> [What is required]:
Update the records below by replacing every "common name" with "vernacular name" and leaving everything else unchanged.
Start Data to process
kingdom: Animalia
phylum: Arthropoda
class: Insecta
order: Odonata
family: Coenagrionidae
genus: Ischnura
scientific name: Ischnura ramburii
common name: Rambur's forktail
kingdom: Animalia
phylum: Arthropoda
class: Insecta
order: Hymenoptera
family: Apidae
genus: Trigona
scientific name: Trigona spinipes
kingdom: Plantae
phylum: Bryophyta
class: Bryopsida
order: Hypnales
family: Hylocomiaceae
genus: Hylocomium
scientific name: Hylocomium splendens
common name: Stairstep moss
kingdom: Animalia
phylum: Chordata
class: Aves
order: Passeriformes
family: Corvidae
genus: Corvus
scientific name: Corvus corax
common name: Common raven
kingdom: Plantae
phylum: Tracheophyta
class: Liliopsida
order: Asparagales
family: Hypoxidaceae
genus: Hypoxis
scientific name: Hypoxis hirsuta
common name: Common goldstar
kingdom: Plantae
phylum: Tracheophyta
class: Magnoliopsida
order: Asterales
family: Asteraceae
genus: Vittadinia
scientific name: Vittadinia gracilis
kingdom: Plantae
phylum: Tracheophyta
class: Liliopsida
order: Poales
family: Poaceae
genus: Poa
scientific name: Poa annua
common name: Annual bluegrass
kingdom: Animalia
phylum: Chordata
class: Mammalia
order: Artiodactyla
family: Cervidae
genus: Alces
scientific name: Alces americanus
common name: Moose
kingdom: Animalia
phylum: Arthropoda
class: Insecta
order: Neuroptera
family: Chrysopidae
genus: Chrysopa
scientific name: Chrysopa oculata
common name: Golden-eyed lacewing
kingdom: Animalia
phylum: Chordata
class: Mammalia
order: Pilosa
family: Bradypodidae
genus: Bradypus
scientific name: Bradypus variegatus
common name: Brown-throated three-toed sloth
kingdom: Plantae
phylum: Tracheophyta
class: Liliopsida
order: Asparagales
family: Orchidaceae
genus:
End Data to process
> [Answer below]:
kingdom: Animalia
phylum: Arthropoda
class: Insecta
order: Odonata
family: Coenagrionidae
genus: Ischnura
scientific name: Ischnura ramburii
vernacular name: Rambur's forktail
kingdom: Animalia
phylum: Arthropoda
class: Insecta
order: Hymenoptera
family: Apidae
genus: Trigona
scientific name: Trigona spinipes
kingdom: Plantae
phylum: Bryophyta
class: Bryopsida
order: Hypnales
family: Hylocomiaceae
genus: Hylocomium
scientific name: Hylocomium splendens
vernacular name: Stairstep moss
kingdom: Animalia
phylum: Chordata
class: Aves
order: Passeriformes
family: Corvidae
genus: Corvus
scientific name: Corvus corax
vernacular name: Common raven
kingdom: Plantae
phylum: Tracheophyta
class: Liliopsida
order: Asparagales
family: Hypoxidaceae
genus: Hypoxis
scientific name: Hypoxis hirsuta
vernacular name: Common goldstar
kingdom: Plantae
phylum: Tracheophyta
class: Magnoliopsida
order: Asterales
family: Asteraceae
genus: Vittadinia
scientific name: Vittadinia gracilis
kingdom: Plantae
phylum: Tracheophyta
class: Liliopsida
order: Poales
family: Poaceae
genus: Poa
scientific name: Poa annua
vernacular name: Annual bluegrass
kingdom: Animalia
phylum: Chordata
class: Mammalia
order: Artiodactyla
family: Cervidae
genus: Alces
scientific name: Alces americanus
vernacular name: Moose
kingdom: Animalia
phylum: Arthropoda
class: Insecta
order: Neuroptera
family: Chrysopidae
genus: Chrysopa
scientific name: Chrysopa oculata
vernacular name: Golden-eyed lacewing
kingdom: Animalia
phylum: Chordata
class: Mammalia
order: Pilosa
family: Bradypodidae
genus: Bradypus
scientific name: Bradypus variegatus
vernacular name: Brown-throated three-toed sloth
kingdom: Plantae
phylum: Tracheophyta
class: Liliopsida
order: Asparagales
family: Orchidaceae
genus:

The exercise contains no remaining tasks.